Ipilimumab With or Without Sargramostim in Treating Patients With Stage III or Stage IV Melanoma That Cannot Be Removed by Surgery

This randomized phase II trial is studying how well giving ipilimumab with or without sargramostim (GM-CSF) works in treating patients with stage III or stage IV melanoma that cannot be removed by surgery (unresectable). Ipilimumab works by activating the patient's immune system to fight cancer. Colony-stimulating factors, such as sargramostim, may increase the number of immune cells found in bone marrow or peripheral blood and may help the immune system recover from the side effects of treatment. It is not yet known whether giving ipilimumab together with sargramostim is more effective than ipilimumab alone in treating melanoma.
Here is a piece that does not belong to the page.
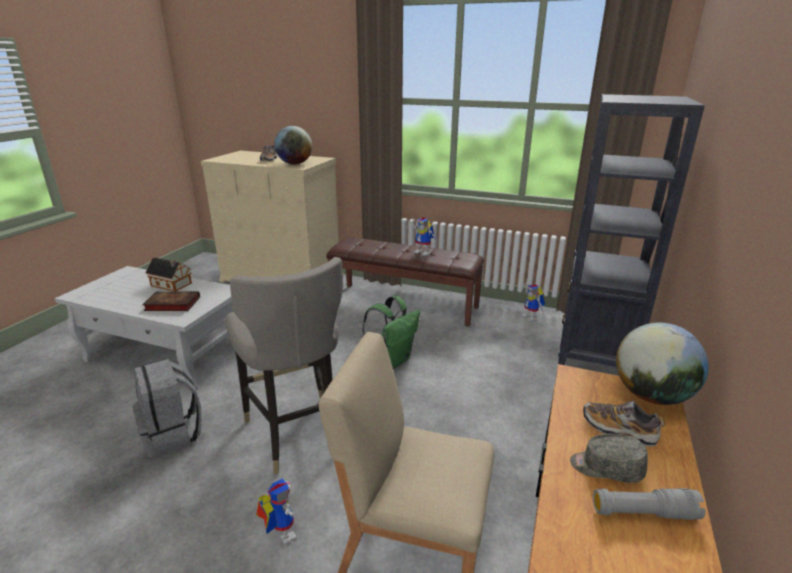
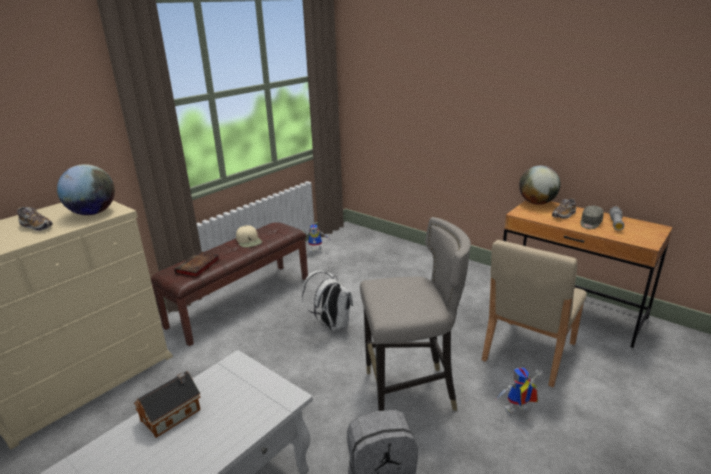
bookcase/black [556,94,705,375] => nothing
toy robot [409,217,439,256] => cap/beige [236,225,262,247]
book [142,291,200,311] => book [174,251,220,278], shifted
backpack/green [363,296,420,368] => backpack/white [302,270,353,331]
PRIMARY OBJECTIVES: I. To evaluate the overall survival for the combination of sargramostim (GM-CSF) plus ipilimumab and ipilimumab alone in patients with advanced melanoma. SECONDARY OBJECTIVES: I. To evaluate the progression-free survival, response rate, safety and tolerability for the combination of GM-CSF plus ipilimumab and ipilimumab alone in patients with advanced melanoma. II. To explore the utility of immune related response criteria (irRC) prospectively in patients receiving ipilimumab. OUTLINE: Patients are randomized to 1 of 2 treatment arms. ARM A: Patients receive induction therapy comprising ipilimumab intravenously (IV) over 90 minutes on day 1 and sargramostim subcutaneously (SC) once daily on days 1-14. Treatment repeats every 21 days for 4 cycles. After 12 weeks of induction treatment, anti-tumor response is assessed and patients then receive maintenance therapy comprising ipilimumab IV over 90 minutes on day 1 and sargramostim SC once daily on days 1-14. Treatment with ipilimumab repeats every 12 weeks and treatment with sargramostim repeats every 21 days. After 12 weeks of maintenance therapy, anti-tumor response is reassessed and patients with responsive or stable disease then continue maintenance therapy until disease progression or unacceptable toxicity. ARM B: Patients receive induction therapy comprising ipilimumab IV over 90 minutes on day 1. Treatment repeats every 21 days for 4 cycles. After 12 weeks of induction treatment, anti-tumor response is assessed and patients then receive maintenance therapy of ipilimumab IV over 90 minutes on day 1. Treatment with ipilimumab repeats every 12 weeks. After 12 weeks of maintenance therapy, anti-tumor response is reassessed and cycles repeat every 12 weeks in the absence of disease progression or unacceptable toxicity. After completion of study therapy, patients are followed up every 3 months for 2 years and then every 6 months for 3 years.